[Document text]:
------------------------------------

0 Yes. Yes I do feel bad about that horrible pun. Also, yes I did repeat the title here just so I could add this apology. Now fuck off.

1 But let’s thicken the plot a little here. What I would be curious to know is if the situation would be different if this person spoke a variety of Italian from the South, where people use a different verb tense for events that happened in the remote past. To be clear, this would be different from just using a perfective form in English. I would argue that if she used the present perfect in English (‘my aunt has died’: in the past from a present relative (and relevant!) reference frame) she would be lying even be her own, fake ass standard. But in the southern Italian variety, would she consider it a lie if she used the standard past tense voice for more recent events versus the historic past events meant for long time past events. These are the questions which explain why it is that I have no fucking friends.

2 I took this from Wikipedia because I am not enough of a glutton for punishment to read any Kant right now.

------------------------------------

[Entries shown]:
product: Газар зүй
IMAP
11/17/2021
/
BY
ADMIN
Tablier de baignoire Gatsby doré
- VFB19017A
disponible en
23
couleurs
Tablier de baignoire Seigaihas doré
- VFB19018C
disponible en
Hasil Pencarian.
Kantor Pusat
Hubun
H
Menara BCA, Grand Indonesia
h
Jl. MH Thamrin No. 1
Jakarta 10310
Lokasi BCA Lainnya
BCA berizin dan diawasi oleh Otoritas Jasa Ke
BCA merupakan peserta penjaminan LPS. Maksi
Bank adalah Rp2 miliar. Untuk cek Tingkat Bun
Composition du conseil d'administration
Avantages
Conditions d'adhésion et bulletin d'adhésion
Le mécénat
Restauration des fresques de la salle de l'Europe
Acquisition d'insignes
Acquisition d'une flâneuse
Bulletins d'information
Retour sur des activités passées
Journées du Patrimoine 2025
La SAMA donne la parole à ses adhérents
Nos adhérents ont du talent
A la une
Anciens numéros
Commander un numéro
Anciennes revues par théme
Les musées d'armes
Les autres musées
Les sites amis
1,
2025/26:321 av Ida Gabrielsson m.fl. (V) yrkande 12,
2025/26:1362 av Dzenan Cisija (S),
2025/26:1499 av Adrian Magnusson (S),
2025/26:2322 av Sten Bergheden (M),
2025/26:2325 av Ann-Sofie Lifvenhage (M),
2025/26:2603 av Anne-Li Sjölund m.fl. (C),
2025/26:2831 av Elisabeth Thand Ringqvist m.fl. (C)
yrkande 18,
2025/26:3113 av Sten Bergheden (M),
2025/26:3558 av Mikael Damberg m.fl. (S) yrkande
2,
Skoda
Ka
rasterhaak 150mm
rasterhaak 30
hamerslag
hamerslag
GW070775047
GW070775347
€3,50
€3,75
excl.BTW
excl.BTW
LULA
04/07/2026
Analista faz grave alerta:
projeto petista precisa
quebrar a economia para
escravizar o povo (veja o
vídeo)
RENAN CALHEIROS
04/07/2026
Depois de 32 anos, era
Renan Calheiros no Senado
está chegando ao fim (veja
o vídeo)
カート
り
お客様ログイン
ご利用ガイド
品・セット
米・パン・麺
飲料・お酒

------------------------------------

[Parts of the exercise]:
**A)** Please copy the listing line for line, starting at its first line and ending with the line that contains "projeto petista precisa".
**B)** Continue the footnotes on tense and lying, starting after their last sentence.

[Outputs by task]:
**A)**
product: Газар зүй
IMAP
11/17/2021
/
BY
ADMIN
Tablier de baignoire Gatsby doré
- VFB19017A
disponible en
23
couleurs
Tablier de baignoire Seigaihas doré
- VFB19018C
disponible en
Hasil Pencarian.
Kantor Pusat
Hubun
H
Menara BCA, Grand Indonesia
h
Jl. MH Thamrin No. 1
Jakarta 10310
Lokasi BCA Lainnya
BCA berizin dan diawasi oleh Otoritas Jasa Ke
BCA merupakan peserta penjaminan LPS. Maksi
Bank adalah Rp2 miliar. Untuk cek Tingkat Bun
Composition du conseil d'administration
Avantages
Conditions d'adhésion et bulletin d'adhésion
Le mécénat
Restauration des fresques de la salle de l'Europe
Acquisition d'insignes
Acquisition d'une flâneuse
Bulletins d'information
Retour sur des activités passées
Journées du Patrimoine 2025
La SAMA donne la parole à ses adhérents
Nos adhérents ont du talent
A la une
Anciens numéros
Commander un numéro
Anciennes revues par théme
Les musées d'armes
Les autres musées
Les sites amis
1,
2025/26:321 av Ida Gabrielsson m.fl. (V) yrkande 12,
2025/26:1362 av Dzenan Cisija (S),
2025/26:1499 av Adrian Magnusson (S),
2025/26:2322 av Sten Bergheden (M),
2025/26:2325 av Ann-Sofie Lifvenhage (M),
2025/26:2603 av Anne-Li Sjölund m.fl. (C),
2025/26:2831 av Elisabeth Thand Ringqvist m.fl. (C)
yrkande 18,
2025/26:3113 av Sten Bergheden (M),
2025/26:3558 av Mikael Damberg m.fl. (S) yrkande
2,
Skoda
Ka
rasterhaak 150mm
rasterhaak 30
hamerslag
hamerslag
GW070775047
GW070775347
€3,50
€3,75
excl.BTW
excl.BTW
LULA
04/07/2026
Analista faz grave alerta:
projeto petista precisa

**B)**
3 The irony to the opening paragraph is that at some point in my life I became extremely bad at lying to people. This reached a head at some point in my days living in Rome, where me and some other friends were planning a birthday party for another friend (and flatmate), Jeremy. I was leaving the apartment building to go do surprise birthday party stuff when who should I run into but Jeremy, who immediately asked where I was going and what I was up to. Finding myself under immense amounts of performance pressure, the best I could come up with was “I’m going to take James… to get an abortion.” Jeremy, knowing James to very much be a male, was left in utter confusion, and I just walked on by about my business.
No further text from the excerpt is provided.